Easy Veggie Spaghetti

A quick, healthy, and flavorful spaghetti dish loaded with fresh vegetables and tossed in a rich tomato sauce.
Prep Time 10 minutes
Cook Time 20 minutes
Total Time 30 minutes
Course Dinner, Lunch, Pasta
Cuisine American, Italian
Servings 4 people

Ingredients
  

  • 12 oz spaghetti regular, whole wheat, or gluten-free
  • 2 tablespoons olive oil
  • 1 small onion finely chopped
  • 2 garlic cloves minced
  • 1 zucchini diced
  • 1 red bell pepper diced
  • 1 cup mushrooms sliced
  • 1 carrot shredded
  • 1 can 15 oz crushed tomatoes or marinara sauce
  • 1 teaspoon Italian seasoning
  • Salt and pepper to taste
  • 2 tablespoons fresh parsley chopped
  • Optional: Grated Parmesan cheese for topping

Instructions
 

  • Bring a large pot of salted water to a boil.
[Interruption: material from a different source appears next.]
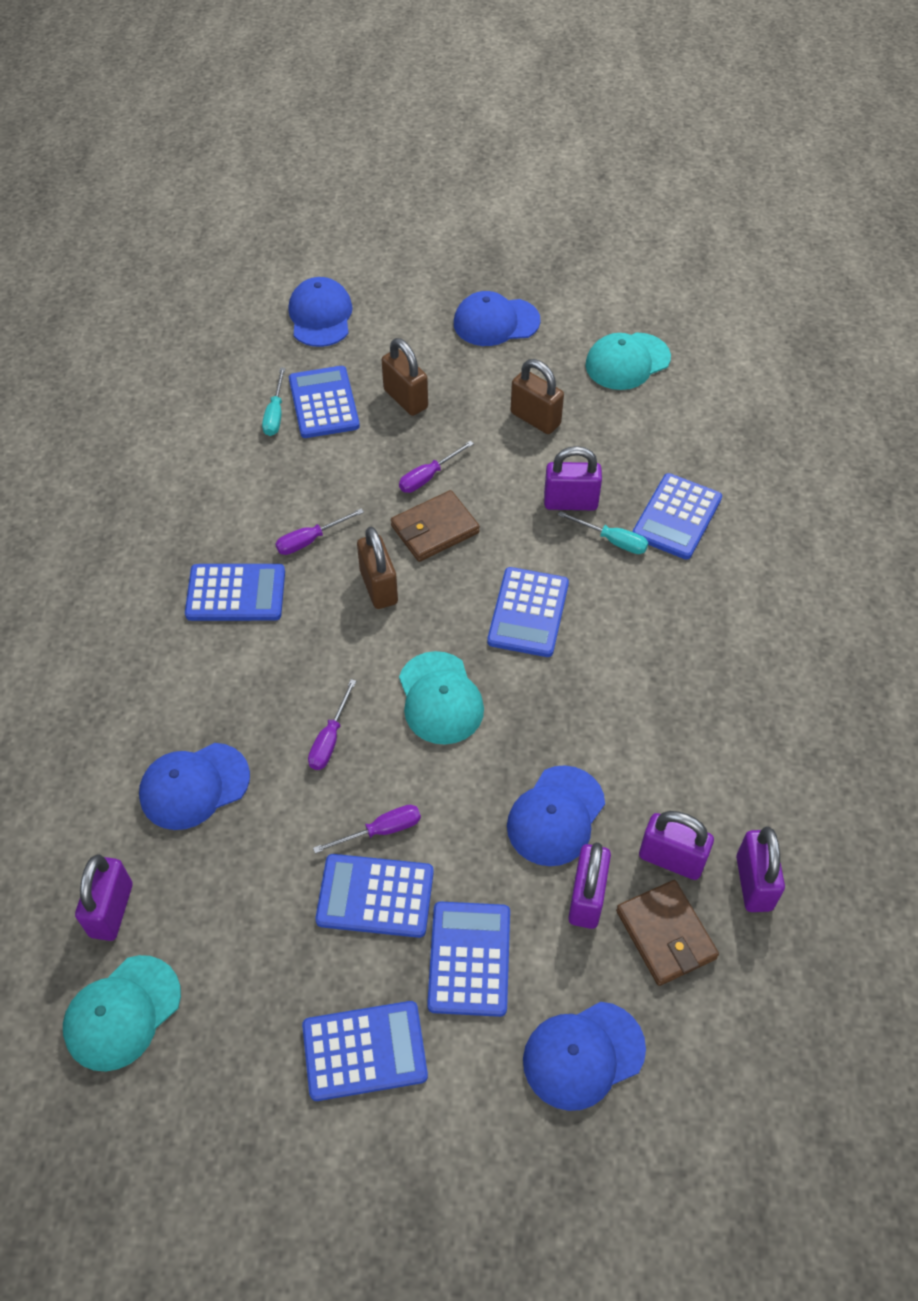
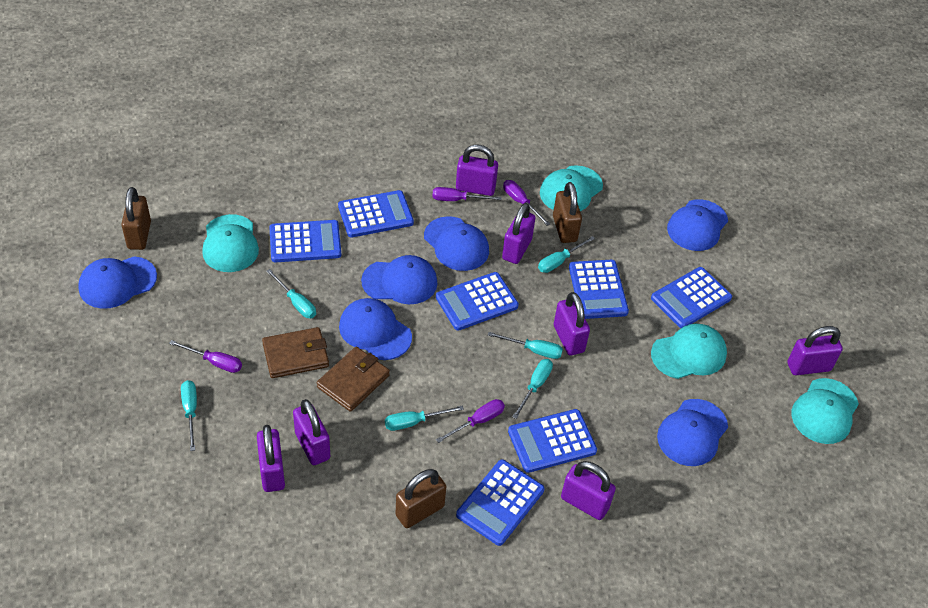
blue cap: [139,743,250,830] [288,277,353,347] [454,291,540,346] [507,765,605,866] [523,1002,646,1111] = 5 -> [78,256,157,309] [339,298,412,360] [361,255,437,304] [424,216,489,271] [657,399,728,466] [667,199,728,251] = 6
purple padlock: [75,854,132,941] [544,446,602,510] [568,842,611,929] [639,811,714,880] [736,827,785,912] = 5 -> [257,425,285,492] [293,399,330,465] [456,145,498,196] [502,203,536,264] [554,292,590,356] [561,461,616,520] [787,326,843,375] = 7
turquoise cap: [63,955,181,1071] [399,651,484,745] [586,332,671,390] = 3 -> [202,214,259,272] [540,165,603,211] [651,324,727,379] [792,378,859,444] = 4
turquoise screwdriver: [262,368,285,436] [558,511,648,554] = 2 -> [181,380,197,451] [266,269,316,318] [385,405,464,431] [488,332,563,359] [512,359,553,419] [538,236,595,273] = 6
Cook the spaghetti according to package instructions until al dente. Reserve 1/2 cup of pasta water before draining.
  • Heat olive oil in a large skillet over medium heat. Add the onion and sauté for 2-3 minutes until softened.
  • Add the garlic, zucchini, bell pepper, mushrooms, and carrot. Sauté for 5-7 minutes until the veggies are tender but still crisp.
  • Pour in the crushed tomatoes or marinara sauce. Add Italian seasoning, salt, and pepper. Stir well and let the sauce simmer for 5-10 minutes.
  • Toss the cooked spaghetti into the skillet with the sauce. Add a splash of reserved pasta water if the sauce is too thick. Mix until the pasta is fully coated.
  • Garnish with fresh parsley and serve hot. Add grated Parmesan if desired.